AUFGABENSTELLUNG
Schreiben Sie die Zeilen aller folgenden Aufzeichnungen neu, wobei „Nubia“ überall durch „Kush“ ersetzt wird. Alles Übrige bleibt unverändert.

AUSGANGSMATERIAL
◇ ◇ ◇ ◇ ◇

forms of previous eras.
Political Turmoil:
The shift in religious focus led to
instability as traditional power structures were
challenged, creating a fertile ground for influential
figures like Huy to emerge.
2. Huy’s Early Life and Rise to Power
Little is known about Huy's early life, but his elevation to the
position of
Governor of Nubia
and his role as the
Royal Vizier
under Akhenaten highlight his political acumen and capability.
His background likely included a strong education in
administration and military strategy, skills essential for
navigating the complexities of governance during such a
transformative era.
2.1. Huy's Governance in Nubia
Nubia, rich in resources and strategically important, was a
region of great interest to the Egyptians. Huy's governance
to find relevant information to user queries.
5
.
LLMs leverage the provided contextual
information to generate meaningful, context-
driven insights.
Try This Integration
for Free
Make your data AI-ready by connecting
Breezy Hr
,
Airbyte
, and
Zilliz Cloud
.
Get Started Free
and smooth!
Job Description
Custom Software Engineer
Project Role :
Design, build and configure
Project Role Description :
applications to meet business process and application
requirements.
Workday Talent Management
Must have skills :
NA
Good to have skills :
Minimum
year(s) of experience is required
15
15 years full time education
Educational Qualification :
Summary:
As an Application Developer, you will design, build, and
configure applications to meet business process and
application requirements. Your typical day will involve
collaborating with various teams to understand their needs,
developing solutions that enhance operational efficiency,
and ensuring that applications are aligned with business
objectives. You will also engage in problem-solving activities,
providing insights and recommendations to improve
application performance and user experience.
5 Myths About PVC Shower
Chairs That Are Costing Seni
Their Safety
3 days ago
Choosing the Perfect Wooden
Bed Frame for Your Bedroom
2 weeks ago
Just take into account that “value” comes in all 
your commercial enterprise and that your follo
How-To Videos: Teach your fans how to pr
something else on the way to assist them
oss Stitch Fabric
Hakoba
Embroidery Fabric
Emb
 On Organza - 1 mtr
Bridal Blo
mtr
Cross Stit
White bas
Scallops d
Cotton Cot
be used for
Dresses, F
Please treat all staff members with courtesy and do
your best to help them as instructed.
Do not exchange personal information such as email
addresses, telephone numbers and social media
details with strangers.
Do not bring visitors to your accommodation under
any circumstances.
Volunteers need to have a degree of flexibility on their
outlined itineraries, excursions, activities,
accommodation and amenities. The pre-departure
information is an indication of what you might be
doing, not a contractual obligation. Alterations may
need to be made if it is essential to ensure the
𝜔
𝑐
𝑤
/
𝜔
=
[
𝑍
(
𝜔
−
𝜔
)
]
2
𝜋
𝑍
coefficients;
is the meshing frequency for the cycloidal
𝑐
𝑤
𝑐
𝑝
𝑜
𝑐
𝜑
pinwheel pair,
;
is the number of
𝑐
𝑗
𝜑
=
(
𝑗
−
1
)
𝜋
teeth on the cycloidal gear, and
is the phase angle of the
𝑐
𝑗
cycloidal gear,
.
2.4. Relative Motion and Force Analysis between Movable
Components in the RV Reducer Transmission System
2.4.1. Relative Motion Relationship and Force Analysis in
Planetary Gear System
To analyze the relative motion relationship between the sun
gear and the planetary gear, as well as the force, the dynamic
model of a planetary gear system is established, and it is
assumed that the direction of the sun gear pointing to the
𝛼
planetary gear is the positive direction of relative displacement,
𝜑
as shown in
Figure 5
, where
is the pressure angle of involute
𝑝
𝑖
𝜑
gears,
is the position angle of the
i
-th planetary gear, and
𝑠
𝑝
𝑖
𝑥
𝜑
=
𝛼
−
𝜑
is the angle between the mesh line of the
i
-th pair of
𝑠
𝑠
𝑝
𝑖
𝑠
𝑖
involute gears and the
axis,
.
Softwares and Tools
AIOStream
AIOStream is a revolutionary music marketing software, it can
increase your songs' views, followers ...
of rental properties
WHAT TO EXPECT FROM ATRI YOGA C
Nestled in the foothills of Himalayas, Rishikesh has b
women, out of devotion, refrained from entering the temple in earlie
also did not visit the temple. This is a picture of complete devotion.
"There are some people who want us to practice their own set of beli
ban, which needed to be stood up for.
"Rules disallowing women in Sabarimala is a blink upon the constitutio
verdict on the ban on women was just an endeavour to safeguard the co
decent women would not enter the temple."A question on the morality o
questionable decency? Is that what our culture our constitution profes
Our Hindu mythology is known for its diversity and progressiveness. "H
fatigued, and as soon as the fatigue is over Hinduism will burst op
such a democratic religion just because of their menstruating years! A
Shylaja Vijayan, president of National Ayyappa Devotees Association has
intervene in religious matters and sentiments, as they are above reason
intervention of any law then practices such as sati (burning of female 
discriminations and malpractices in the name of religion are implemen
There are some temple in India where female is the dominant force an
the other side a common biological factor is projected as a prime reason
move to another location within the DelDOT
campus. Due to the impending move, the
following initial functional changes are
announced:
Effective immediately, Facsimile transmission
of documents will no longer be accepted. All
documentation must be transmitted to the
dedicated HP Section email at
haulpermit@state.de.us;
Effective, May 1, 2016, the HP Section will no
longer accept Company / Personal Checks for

◇ ◇ ◇ ◇ ◇

ERGEBNIS
forms of previous eras.
Political Turmoil:
The shift in religious focus led to
instability as traditional power structures were
challenged, creating a fertile ground for influential
figures like Huy to emerge.
2. Huy’s Early Life and Rise to Power
Little is known about Huy's early life, but his elevation to the
position of
Governor of Kush
and his role as the
Royal Vizier
under Akhenaten highlight his political acumen and capability.
His background likely included a strong education in
administration and military strategy, skills essential for
navigating the complexities of governance during such a
transformative era.
2.1. Huy's Governance in Kush
Kush, rich in resources and strategically important, was a
region of great interest to the Egyptians. Huy's governance
to find relevant information to user queries.
5
.
LLMs leverage the provided contextual
information to generate meaningful, context-
driven insights.
Try This Integration
for Free
Make your data AI-ready by connecting
Breezy Hr
,
Airbyte
, and
Zilliz Cloud
.
Get Started Free
and smooth!
Job Description
Custom Software Engineer
Project Role :
Design, build and configure
Project Role Description :
applications to meet business process and application
requirements.
Workday Talent Management
Must have skills :
NA
Good to have skills :
Minimum
year(s) of experience is required
15
15 years full time education
Educational Qualification :
Summary:
As an Application Developer, you will design, build, and
configure applications to meet business process and
application requirements. Your typical day will involve
collaborating with various teams to understand their needs,
developing solutions that enhance operational efficiency,
and ensuring that applications are aligned with business
objectives. You will also engage in problem-solving activities,
providing insights and recommendations to improve
application performance and user experience.
5 Myths About PVC Shower
Chairs That Are Costing Seni
Their Safety
3 days ago
Choosing the Perfect Wooden
Bed Frame for Your Bedroom
2 weeks ago
Just take into account that “value” comes in all 
your commercial enterprise and that your follo
How-To Videos: Teach your fans how to pr
something else on the way to assist them
oss Stitch Fabric
Hakoba
Embroidery Fabric
Emb
 On Organza - 1 mtr
Bridal Blo
mtr
Cross Stit
White bas
Scallops d
Cotton Cot
be used for
Dresses, F
Please treat all staff members with courtesy and do
your best to help them as instructed.
Do not exchange personal information such as email
addresses, telephone numbers and social media
details with strangers.
Do not bring visitors to your accommodation under
any circumstances.
Volunteers need to have a degree of flexibility on their
outlined itineraries, excursions, activities,
accommodation and amenities. The pre-departure
information is an indication of what you might be
doing, not a contractual obligation. Alterations may
need to be made if it is essential to ensure the
𝜔
𝑐
𝑤
/
𝜔
=
[
𝑍
(
𝜔
−
𝜔
)
]
2
𝜋
𝑍
coefficients;
is the meshing frequency for the cycloidal
𝑐
𝑤
𝑐
𝑝
𝑜
𝑐
𝜑
pinwheel pair,
;
is the number of
𝑐
𝑗
𝜑
=
(
𝑗
−
1
)
𝜋
teeth on the cycloidal gear, and
is the phase angle of the
𝑐
𝑗
cycloidal gear,
.
2.4. Relative Motion and Force Analysis between Movable
Components in the RV Reducer Transmission System
2.4.1. Relative Motion Relationship and Force Analysis in
Planetary Gear System
To analyze the relative motion relationship between the sun
gear and the planetary gear, as well as the force, the dynamic
model of a planetary gear system is established, and it is
assumed that the direction of the sun gear pointing to the
𝛼
planetary gear is the positive direction of relative displacement,
𝜑
as shown in
Figure 5
, where
is the pressure angle of involute
𝑝
𝑖
𝜑
gears,
is the position angle of the
i
-th planetary gear, and
𝑠
𝑝
𝑖
𝑥
𝜑
=
𝛼
−
𝜑
is the angle between the mesh line of the
i
-th pair of
𝑠
𝑠
𝑝
𝑖
𝑠
𝑖
involute gears and the
axis,
.
Softwares and Tools
AIOStream
AIOStream is a revolutionary music marketing software, it can
increase your songs' views, followers ...
of rental properties
WHAT TO EXPECT FROM ATRI YOGA C
Nestled in the foothills of Himalayas, Rishikesh has b
women, out of devotion, refrained from entering the temple in earlie
also did not visit the temple. This is a picture of complete devotion.
"There are some people who want us to practice their own set of beli
ban, which needed to be stood up for.
"Rules disallowing women in Sabarimala is a blink upon the constitutio
verdict on the ban on women was just an endeavour to safeguard the co
decent women would not enter the temple."A question on the morality o
questionable decency? Is that what our culture our constitution profes
Our Hindu mythology is known for its diversity and progressiveness. "H
fatigued, and as soon as the fatigue is over Hinduism will burst op
such a democratic religion just because of their menstruating years! A
Shylaja Vijayan, president of National Ayyappa Devotees Association has
intervene in religious matters and sentiments, as they are above reason
intervention of any law then practices such as sati (burning of female 
discriminations and malpractices in the name of religion are implemen
There are some temple in India where female is the dominant force an
the other side a common biological factor is projected as a prime reason
move to another location within the DelDOT
campus. Due to the impending move, the
following initial functional changes are
announced:
Effective immediately, Facsimile transmission
of documents will no longer be accepted. All
documentation must be transmitted to the
dedicated HP Section email at
haulpermit@state.de.us;
Effective, May 1, 2016, the HP Section will no
longer accept Company / Personal Checks for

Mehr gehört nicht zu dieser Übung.